## Problem to solve
Each line of data below must be printed exactly as written, with any pictures removed.

## Dataset extract
####################
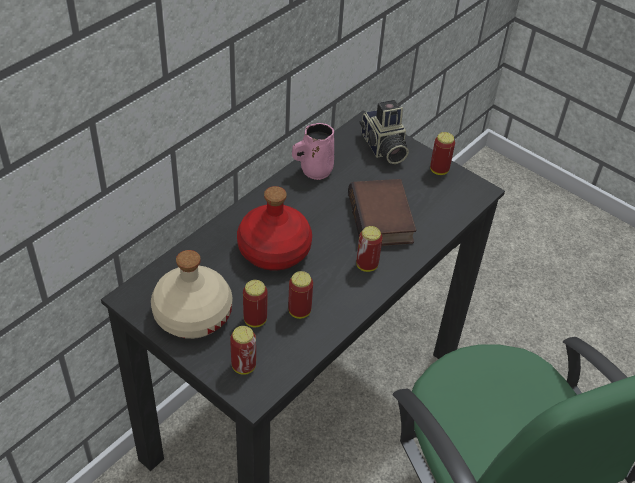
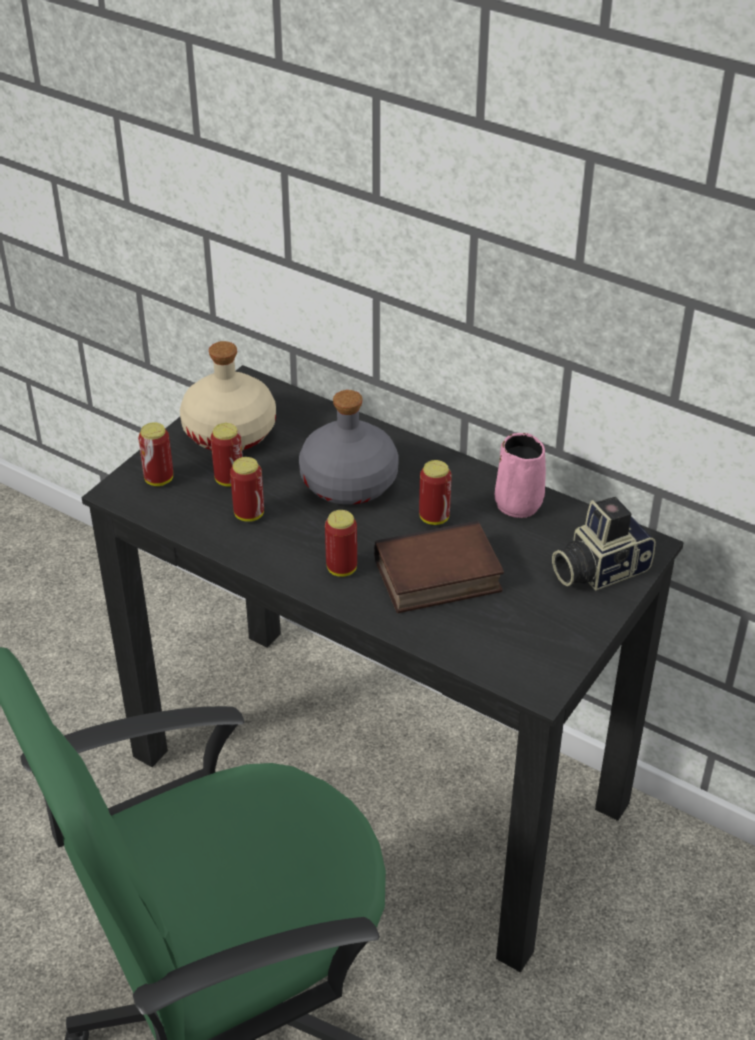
camera: 85 degrees right, 5 degrees down
red bottle [237,186,312,271] -> grey bottle [299,390,399,505]
can [430,132,455,175] -> can moved to [419,460,452,525]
####################
## Answer to this problem
camera: 85 degrees right, 5 degrees down
red bottle [237,186,312,271] -> grey bottle [299,390,399,505]
can [430,132,455,175] -> can moved to [419,460,452,525]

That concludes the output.